New Year’s Resolution
“If you always do what you’ve always done, you’ll always get what you’ve always got.”
--Henry Ford
My 2023 New Year’s resolution is to fail more. I want to lose chess games, take bad photographs, write mediocre essays—I hope this isn’t one of them—play wrong notes on the piano, and make a lot of mistakes in Spanish. I’ll be adding to the list during the year. In short, I want to fail; in fact, I need to fail, because I’ve come to realize that success inhibits growth as well as promotes it.
It’s true that success breeds success, as the old saying goes. “Turning 100 dollars into 110 dollars is hard work; turning 100 million into 110 million is inevitable”, remarked Edgar Bronfman.
Success can also be a powerful motivator: a student—or an employee--recognized for outstanding work may well build on that success and do more outstanding work. The contrary is equally true: failure, especially repeated failure, typically demotivates. It’s hard—not impossible!--to persist when the world gives you zeroes—and keeps on giving them. Success gratifies and failure hurts; we’ve all had experience with both.
But sometimes success feels too good: it can seduce us into measuring our lives and our self-worth by the recognition we receive, as if life were a grade in a class, a score on a test, a promotion at work, the value of our financial accounts.

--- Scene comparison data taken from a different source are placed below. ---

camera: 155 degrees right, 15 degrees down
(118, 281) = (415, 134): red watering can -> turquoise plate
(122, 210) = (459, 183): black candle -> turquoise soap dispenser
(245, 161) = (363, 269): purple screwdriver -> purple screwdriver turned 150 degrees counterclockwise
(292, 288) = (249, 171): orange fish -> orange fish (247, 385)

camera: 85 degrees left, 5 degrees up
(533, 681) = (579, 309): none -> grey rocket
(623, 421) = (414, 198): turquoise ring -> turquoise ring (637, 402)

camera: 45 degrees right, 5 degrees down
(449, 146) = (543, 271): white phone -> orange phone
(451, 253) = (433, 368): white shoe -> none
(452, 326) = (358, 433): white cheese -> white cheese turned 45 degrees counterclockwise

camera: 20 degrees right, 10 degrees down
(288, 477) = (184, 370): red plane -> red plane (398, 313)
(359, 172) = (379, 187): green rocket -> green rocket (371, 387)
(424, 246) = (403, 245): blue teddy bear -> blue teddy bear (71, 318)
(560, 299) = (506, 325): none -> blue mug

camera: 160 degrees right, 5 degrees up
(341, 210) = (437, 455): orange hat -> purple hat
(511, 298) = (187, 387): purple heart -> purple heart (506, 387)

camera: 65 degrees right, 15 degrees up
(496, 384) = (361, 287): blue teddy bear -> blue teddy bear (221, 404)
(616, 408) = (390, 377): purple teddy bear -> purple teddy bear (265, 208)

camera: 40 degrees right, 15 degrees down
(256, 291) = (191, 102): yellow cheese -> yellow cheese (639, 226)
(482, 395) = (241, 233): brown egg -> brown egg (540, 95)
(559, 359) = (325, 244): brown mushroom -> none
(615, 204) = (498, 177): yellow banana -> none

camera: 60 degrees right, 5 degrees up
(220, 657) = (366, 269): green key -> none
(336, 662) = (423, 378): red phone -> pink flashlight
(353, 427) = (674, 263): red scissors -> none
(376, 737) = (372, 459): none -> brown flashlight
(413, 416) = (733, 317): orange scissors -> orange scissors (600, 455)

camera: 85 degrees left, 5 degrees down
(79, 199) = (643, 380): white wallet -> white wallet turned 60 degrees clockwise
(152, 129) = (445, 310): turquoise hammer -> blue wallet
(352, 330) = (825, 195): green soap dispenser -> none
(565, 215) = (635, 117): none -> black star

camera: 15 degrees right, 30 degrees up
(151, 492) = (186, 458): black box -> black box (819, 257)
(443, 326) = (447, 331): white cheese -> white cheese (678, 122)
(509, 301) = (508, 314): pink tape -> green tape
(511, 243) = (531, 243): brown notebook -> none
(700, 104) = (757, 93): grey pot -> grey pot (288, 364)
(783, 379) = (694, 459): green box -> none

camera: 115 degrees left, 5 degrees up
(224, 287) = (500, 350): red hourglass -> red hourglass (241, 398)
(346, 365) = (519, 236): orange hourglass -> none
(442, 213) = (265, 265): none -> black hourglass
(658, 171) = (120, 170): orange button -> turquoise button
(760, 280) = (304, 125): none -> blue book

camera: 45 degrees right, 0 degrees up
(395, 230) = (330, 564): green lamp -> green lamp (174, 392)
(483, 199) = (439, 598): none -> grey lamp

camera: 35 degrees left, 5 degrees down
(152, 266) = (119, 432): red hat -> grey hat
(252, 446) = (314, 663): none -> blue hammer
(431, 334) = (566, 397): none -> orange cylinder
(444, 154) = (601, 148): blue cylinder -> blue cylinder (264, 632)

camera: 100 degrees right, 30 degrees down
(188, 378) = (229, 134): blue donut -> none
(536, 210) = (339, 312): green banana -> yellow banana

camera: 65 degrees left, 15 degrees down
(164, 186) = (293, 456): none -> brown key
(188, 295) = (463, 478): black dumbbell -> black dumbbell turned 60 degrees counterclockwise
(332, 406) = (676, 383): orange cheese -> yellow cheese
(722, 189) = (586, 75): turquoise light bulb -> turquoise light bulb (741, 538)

I’m concerned about something else, though—that we don’t grow when we don’t fail, we won’t grow when we won’t fail, we can’t grow when we can’t fail. Elon Musk—currently doing a lot of failing—said it powerfully: “Failure is an option here. If things are not failing, you are not innovating.” The insight is critical not only for business but for anyone imagining a life other than the one being led right now.
But because succeeding feels good and failing feels bad, we often pursue safe challenges, ones we know we can succeed at. In doing this, we exchange potential failure—but also opportunity for meaningful growth—for easy and empty success. As the Positive Energy Guy Brandon Johnson says, “If you are unwilling to fail, then you are unwilling to succeed.” In other words, you’re not going to grow if you’re not going to risk: the road to success is paved with failures. But if you can recognize the need to fail, and if you have the courage to act on that recognition, then you needn’t get what you’ve always got.
I’m excited about my upcoming failures, and even more, about the successes that will spring from them. I just need to be brave.